Underutilized Data Dependencies

The paper points out several ways it can hurt a model.

  • Legacy features: Feature was included in the first version of a model but not removed afterward despite being redundant.
  • Bundled features: To get faster results, we sometimes pour all the features we have into the model even if not useful
  • Epsilon-features: Simplicity is often sacrificed in favor of a small gain in accuracy

The takeaway of this paragraph is that it is important to spend time crafting and evaluating features to get better accuracy for the least complexity.

Anti-Patterns

Pipeline Jungles

Usually, this issue arises during the processing step, where we tend always add more and more sources and steps, generating intermediate files. This can quickly go out of control, making it difficult to detect an error and recover from failures. As highlighted, it requires a lot of work beforehand but it is an effort to make as it will save you a lot of time in the future.

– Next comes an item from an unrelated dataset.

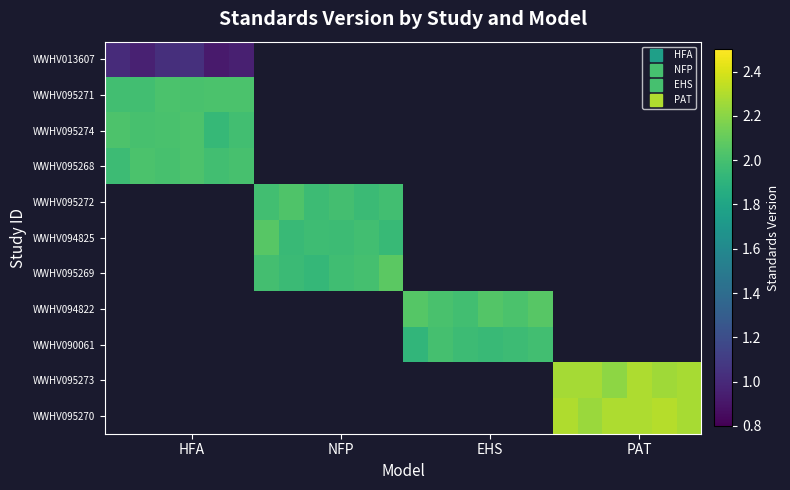

Which series has the widest spread of values?

WWHV013607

Once again, DVC can help solve this issue or you can create DAGs with Airflow that you can visually inspect, as well as with Jenkins.

Dealing with Changes

Fixed Thresholds

It is quite common to define a decision threshold for a model in order to be the most relevant possible. For instance, in sentiment analysis, you could choose to pick a neutral sentiment if the negative or positive sentiment is not strong enough. Usually, these thresholds are empirically defined, and in addition to being a pain to maintain across all models, they are not robust. The probability for the model to encounter something he hasn’t seen at all before it quite important and the threshold might become invalid.

Monitoring

As opposed to data, models don’t change unless retrained, thus it is good practice to continuously control output to check that predicted labels should follow a similar distribution than training labels. It enables to detect a drop in performance of the model quite early.

Opinion

There are three main areas I have been trying to focus on since I am a Data Scientist at Mention because I believe there is the key to have a sane ML development cycle and promote collaboration.

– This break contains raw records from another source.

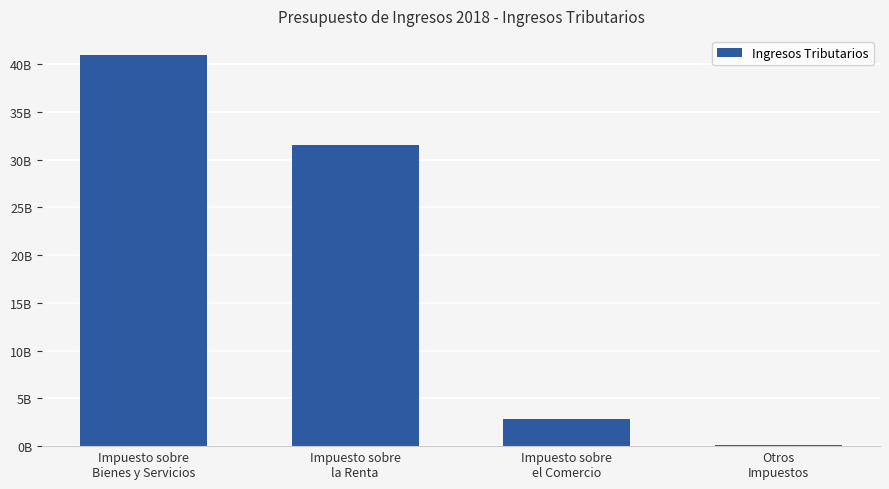

List the labels in order of value, largest first.

Impuesto sobre
Bienes y Servicios, Impuesto sobre
la Renta, Impuesto sobre
el Comercio, Otros
Impuestos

First of all, a Data Scientist has to find one way or another (DVC, Airflow, Luigi, Jenkins …) to manage pipelines. It is a core part of our jobs to run processing and training tasks and it is a huge gain to be able to automate the sequencing of steps. Waiting for a step to finish in order to launch the following step is not something you want if you want to be productive. It is even more frustrating when you tune some parameters and have to always re-run the same scripts.

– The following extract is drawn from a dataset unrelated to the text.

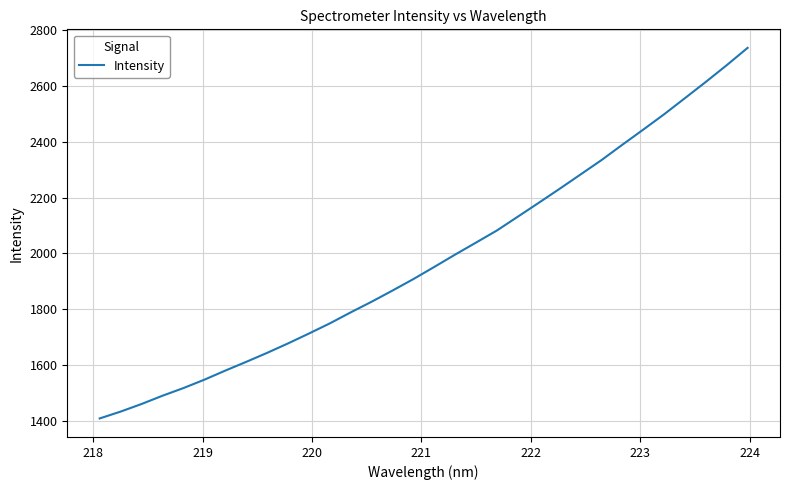

What is the difference between the maximum and minimum values?

1327.3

Also, I advocate that Machine Learning code remains Software code and so you have to make your best to make it robust. Obviously, ML code is not easy to test as it is not always deterministic (Word2Vec in gensim for instance), yet, some sanity steps can be done concerning processing steps and predictions. To go further, I’ve lately started to type my Python code (possible since version 3.5) along with using PyCharm so that I can catch errors before running scripts, and I encourage you to do so.

As a consequence, every project you work on ought to be reproducible. To achieve this, it is necessary to version code with Git, and as it is specific to our domain, your data as well (with DVC or Pachyderm). In addition to that, I am quite opposed to notebooks like Jupyter, I think they tend to lead to bad habits and harder software creation. Related to this, I’m linking this interesting 2 made at JupterCon 2018. Instead, I advise writing proper scripts whose parameters are given through the command line. It can easily be done with the Fire library 3 that is a wrapper around argparse and reduce boilerplate.

Footnotes

  1. SCULLEY, D., HOLT, Gary, GOLOVIN, Daniel, et al. Hidden technical debt in machine learning systems. In: Advances in neural information processing systems. 2015. p. 2503-2511.